* Task to carry out: Here are the records. Write out exactly the lines between the one holding "bowl: present [297,316,332,347]" and the one holding "wall art: none [169,116,248,223]", inclusive.

»»

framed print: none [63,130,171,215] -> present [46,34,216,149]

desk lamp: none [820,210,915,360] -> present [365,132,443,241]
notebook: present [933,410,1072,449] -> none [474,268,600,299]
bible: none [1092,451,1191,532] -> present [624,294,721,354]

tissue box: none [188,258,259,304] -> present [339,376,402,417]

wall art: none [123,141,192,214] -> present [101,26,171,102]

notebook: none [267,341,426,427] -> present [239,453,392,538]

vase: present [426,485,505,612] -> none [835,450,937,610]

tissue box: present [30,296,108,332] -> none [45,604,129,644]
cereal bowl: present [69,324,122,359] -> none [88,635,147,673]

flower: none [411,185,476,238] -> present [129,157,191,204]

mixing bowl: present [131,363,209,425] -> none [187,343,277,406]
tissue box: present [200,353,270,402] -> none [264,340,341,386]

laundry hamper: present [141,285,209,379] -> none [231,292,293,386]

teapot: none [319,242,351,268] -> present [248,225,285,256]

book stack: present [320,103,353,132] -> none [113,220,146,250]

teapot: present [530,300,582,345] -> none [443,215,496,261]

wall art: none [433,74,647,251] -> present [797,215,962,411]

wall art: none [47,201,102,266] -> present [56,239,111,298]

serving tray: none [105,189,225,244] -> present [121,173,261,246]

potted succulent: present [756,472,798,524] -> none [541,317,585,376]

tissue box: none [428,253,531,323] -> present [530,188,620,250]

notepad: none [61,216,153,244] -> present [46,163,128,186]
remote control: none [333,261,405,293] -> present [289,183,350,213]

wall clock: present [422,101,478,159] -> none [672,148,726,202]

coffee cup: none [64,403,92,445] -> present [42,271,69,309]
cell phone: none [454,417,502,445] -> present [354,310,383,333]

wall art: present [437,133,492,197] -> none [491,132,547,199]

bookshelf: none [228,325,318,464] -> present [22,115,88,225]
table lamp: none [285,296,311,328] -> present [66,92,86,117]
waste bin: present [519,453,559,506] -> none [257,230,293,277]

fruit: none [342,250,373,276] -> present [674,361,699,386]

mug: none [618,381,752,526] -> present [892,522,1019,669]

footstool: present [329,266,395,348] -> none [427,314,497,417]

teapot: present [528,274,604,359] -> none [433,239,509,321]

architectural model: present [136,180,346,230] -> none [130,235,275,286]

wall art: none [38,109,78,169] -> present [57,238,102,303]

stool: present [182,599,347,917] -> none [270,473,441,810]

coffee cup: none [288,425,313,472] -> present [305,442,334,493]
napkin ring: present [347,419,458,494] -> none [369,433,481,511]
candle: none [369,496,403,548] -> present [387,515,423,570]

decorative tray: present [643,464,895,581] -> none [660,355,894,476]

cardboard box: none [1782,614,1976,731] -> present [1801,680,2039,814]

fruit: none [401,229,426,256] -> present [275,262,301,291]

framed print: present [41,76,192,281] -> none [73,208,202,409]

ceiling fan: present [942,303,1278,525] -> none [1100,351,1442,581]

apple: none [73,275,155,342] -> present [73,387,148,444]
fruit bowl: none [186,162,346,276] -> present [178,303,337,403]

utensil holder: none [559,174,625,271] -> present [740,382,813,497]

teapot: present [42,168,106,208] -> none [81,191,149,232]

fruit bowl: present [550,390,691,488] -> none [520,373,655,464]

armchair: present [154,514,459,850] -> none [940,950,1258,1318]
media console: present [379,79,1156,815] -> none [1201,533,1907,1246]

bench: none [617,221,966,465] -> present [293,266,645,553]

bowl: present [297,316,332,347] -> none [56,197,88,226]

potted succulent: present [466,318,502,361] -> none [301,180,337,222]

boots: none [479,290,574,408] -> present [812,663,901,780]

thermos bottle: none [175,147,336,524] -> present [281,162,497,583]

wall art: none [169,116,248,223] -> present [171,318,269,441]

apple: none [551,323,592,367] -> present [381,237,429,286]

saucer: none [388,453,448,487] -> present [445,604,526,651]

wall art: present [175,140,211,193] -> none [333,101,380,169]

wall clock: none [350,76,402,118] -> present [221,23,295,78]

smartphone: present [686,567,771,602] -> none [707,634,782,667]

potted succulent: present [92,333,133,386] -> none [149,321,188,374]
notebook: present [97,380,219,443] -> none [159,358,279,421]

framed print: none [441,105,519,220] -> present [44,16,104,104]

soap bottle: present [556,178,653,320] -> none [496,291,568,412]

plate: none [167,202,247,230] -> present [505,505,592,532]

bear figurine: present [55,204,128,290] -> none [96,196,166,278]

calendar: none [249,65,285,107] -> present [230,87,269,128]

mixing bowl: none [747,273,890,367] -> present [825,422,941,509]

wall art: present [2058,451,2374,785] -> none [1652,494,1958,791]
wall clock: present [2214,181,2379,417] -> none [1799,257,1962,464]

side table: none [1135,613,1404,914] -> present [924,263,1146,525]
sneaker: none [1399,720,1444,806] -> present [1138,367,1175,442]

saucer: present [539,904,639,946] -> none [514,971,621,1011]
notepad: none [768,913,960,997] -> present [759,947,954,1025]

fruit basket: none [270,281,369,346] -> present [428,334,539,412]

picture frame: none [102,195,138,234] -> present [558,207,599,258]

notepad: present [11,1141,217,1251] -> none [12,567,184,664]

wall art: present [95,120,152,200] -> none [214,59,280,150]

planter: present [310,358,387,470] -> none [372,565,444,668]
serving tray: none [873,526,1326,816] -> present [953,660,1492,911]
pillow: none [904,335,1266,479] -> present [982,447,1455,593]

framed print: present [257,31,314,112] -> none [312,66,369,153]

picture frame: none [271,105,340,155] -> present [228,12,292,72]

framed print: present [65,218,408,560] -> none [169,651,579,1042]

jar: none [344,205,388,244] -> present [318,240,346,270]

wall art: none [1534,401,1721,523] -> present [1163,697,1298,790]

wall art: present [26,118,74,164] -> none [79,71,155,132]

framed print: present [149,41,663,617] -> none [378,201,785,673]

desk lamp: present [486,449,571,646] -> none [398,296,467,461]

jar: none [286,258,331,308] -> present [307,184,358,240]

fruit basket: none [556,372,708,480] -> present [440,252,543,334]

««

* Answer space:
bowl: present [297,316,332,347] -> none [56,197,88,226]

potted succulent: present [466,318,502,361] -> none [301,180,337,222]

boots: none [479,290,574,408] -> present [812,663,901,780]

thermos bottle: none [175,147,336,524] -> present [281,162,497,583]

wall art: none [169,116,248,223] -> present [171,318,269,441]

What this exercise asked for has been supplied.